◆ TASK REQUIREMENTS:
Please copy the records exactly as they appear, with all pictures left out.

◆ DATA RECORDS:
————

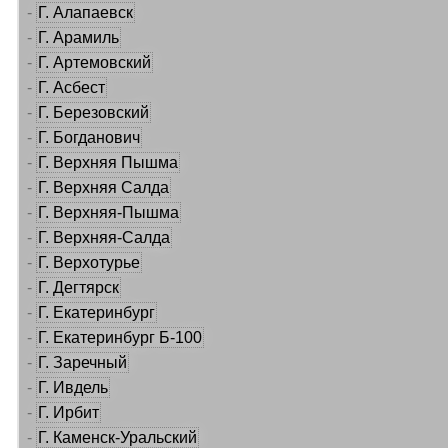
-
Г. Алапаевск
-
Г. Арамиль
-
Г. Артемовский
-
Г. Асбест
-
Г. Березовский
-
Г. Богданович
-
Г. Верхняя Пышма
-
Г. Верхняя Салда
-
Г. Верхняя-Пышма
-
Г. Верхняя-Салда
-
Г. Верхотурье
-
Г. Дегтярск
-
Г. Екатеринбург
-
Г. Екатеринбург Б-100
-
Г. Заречный
-
Г. Ивдель
-
Г. Ирбит
-
Г. Каменск-Уральский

————

◆ ANSWER FOR THIS EXERCISE:
-
Г. Алапаевск
-
Г. Арамиль
-
Г. Артемовский
-
Г. Асбест
-
Г. Березовский
-
Г. Богданович
-
Г. Верхняя Пышма
-
Г. Верхняя Салда
-
Г. Верхняя-Пышма
-
Г. Верхняя-Салда
-
Г. Верхотурье
-
Г. Дегтярск
-
Г. Екатеринбург
-
Г. Екатеринбург Б-100
-
Г. Заречный
-
Г. Ивдель
-
Г. Ирбит
-
Г. Каменск-Уральский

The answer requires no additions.